[[ Supplied records open ]]
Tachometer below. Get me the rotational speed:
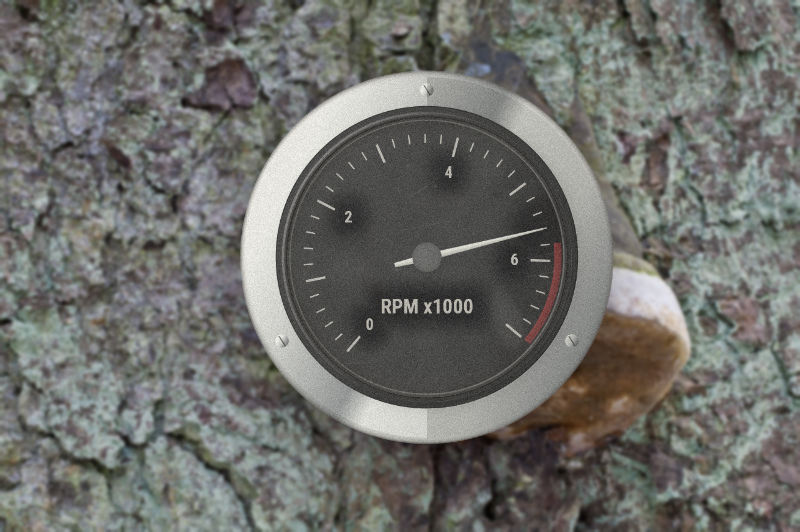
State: 5600 rpm
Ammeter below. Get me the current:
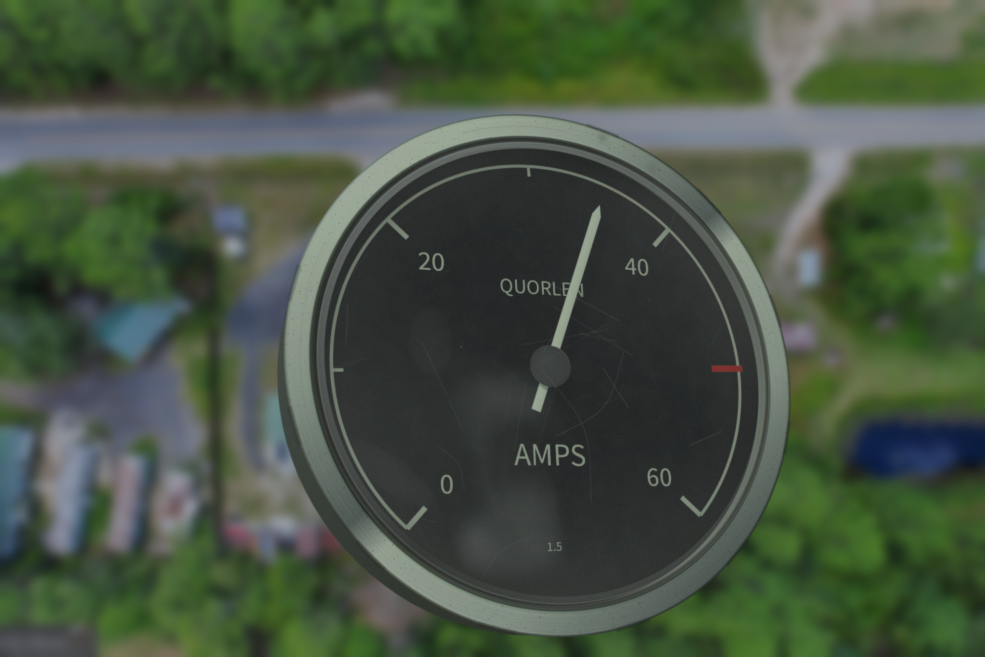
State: 35 A
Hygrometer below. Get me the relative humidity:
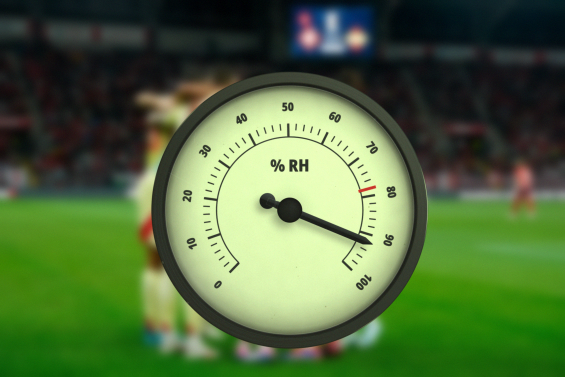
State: 92 %
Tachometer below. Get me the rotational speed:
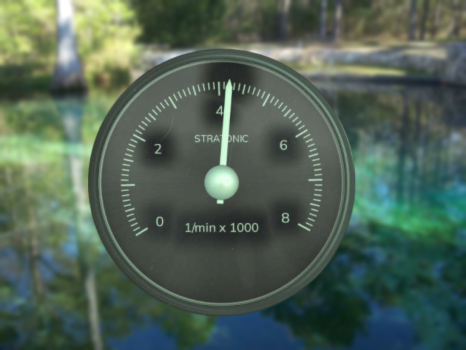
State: 4200 rpm
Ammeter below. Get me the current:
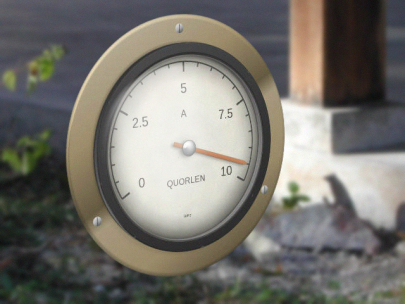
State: 9.5 A
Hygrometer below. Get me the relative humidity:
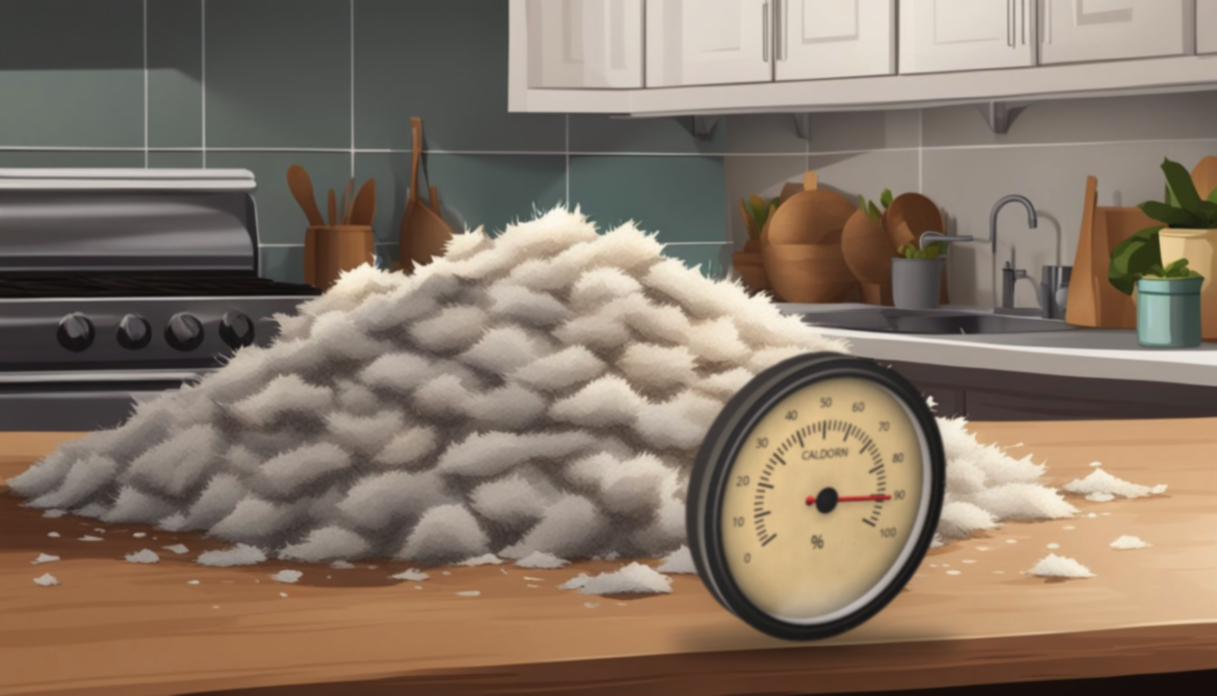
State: 90 %
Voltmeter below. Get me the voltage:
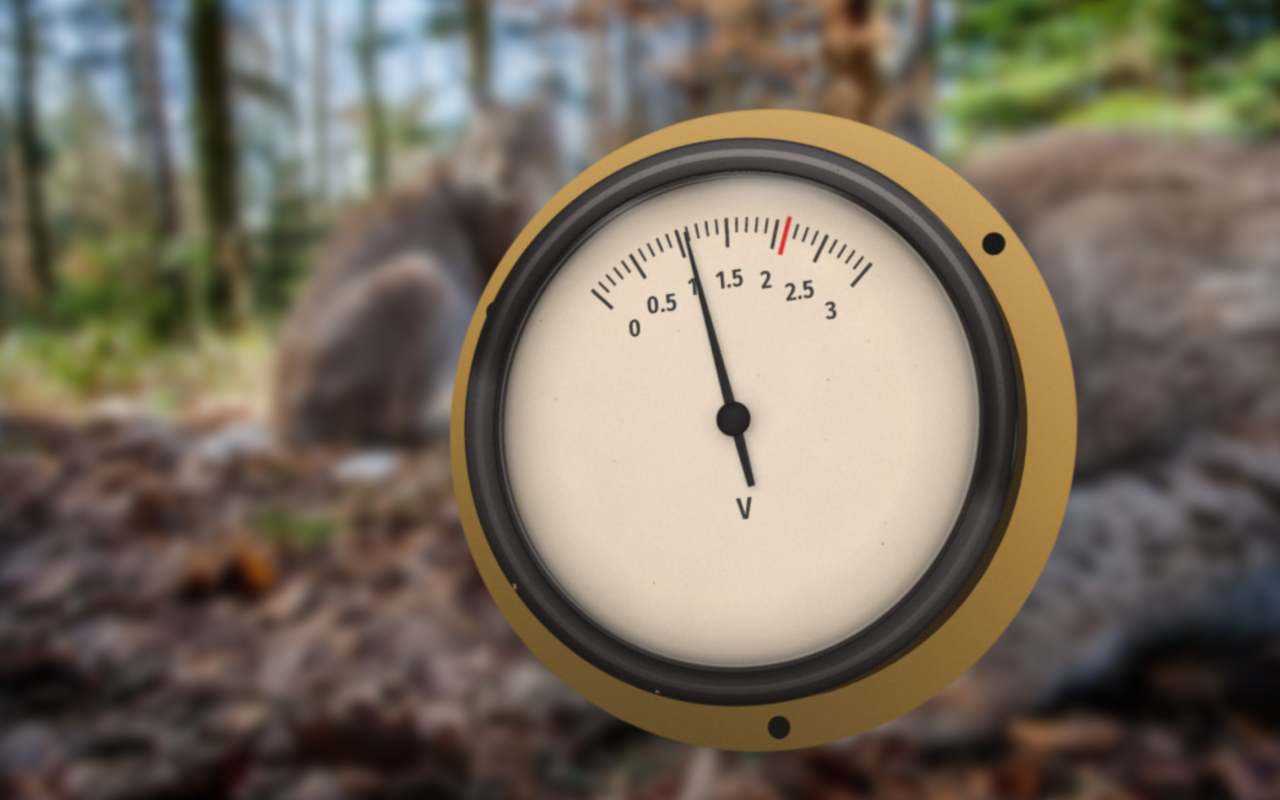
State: 1.1 V
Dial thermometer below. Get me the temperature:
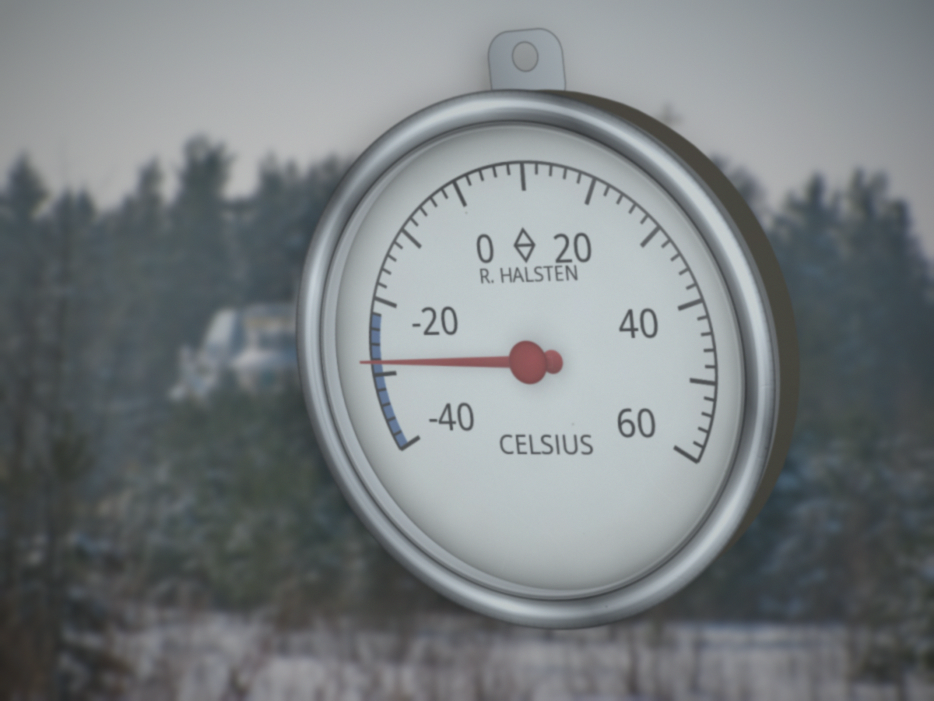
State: -28 °C
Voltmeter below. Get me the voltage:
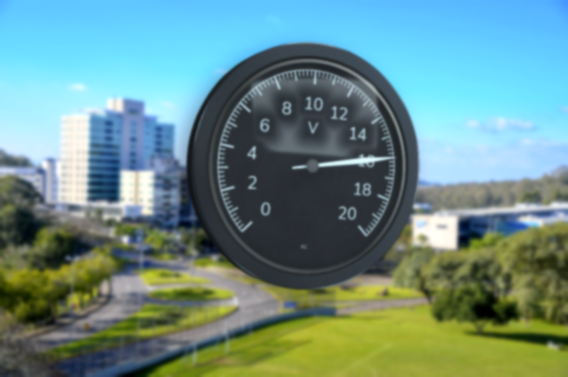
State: 16 V
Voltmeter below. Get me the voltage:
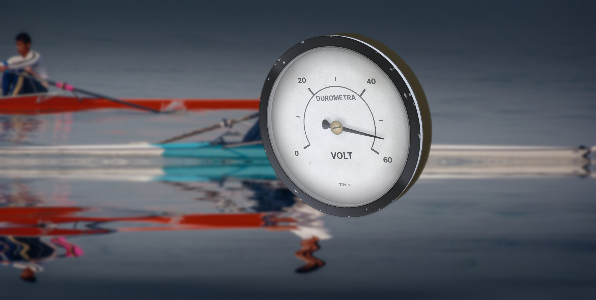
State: 55 V
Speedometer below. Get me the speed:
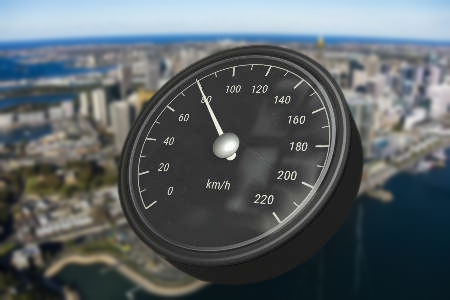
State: 80 km/h
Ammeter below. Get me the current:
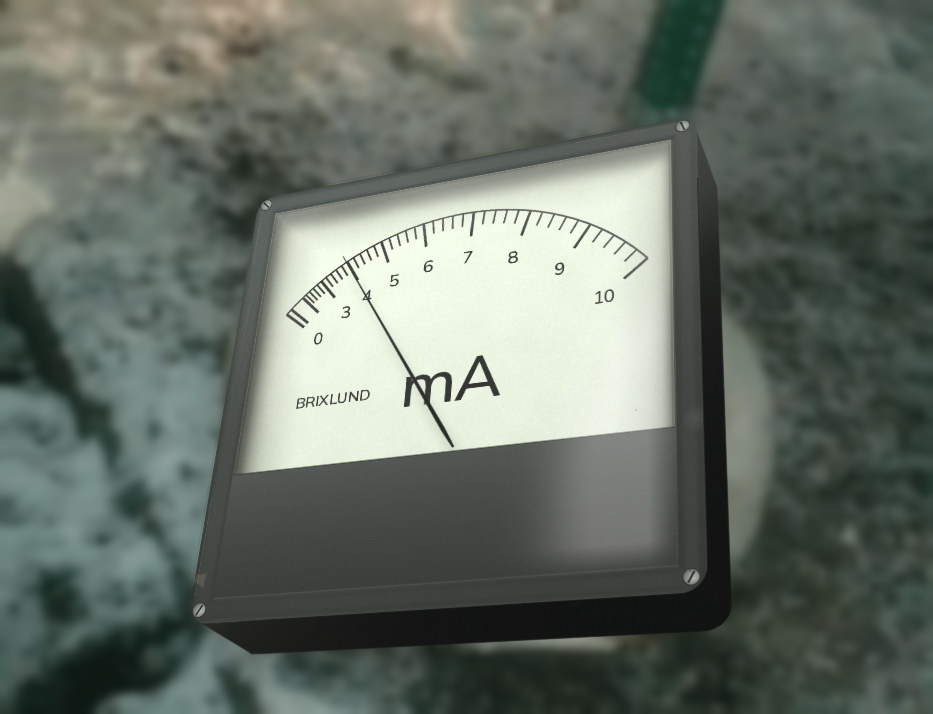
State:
[[ Supplied records closed ]]
About this task
Copy out every line of the records above that contains the string "State", matching case exactly.

Worked solution
State: 5600 rpm
State: 35 A
State: 92 %
State: 4200 rpm
State: 9.5 A
State: 90 %
State: 1.1 V
State: -28 °C
State: 16 V
State: 55 V
State: 80 km/h
State:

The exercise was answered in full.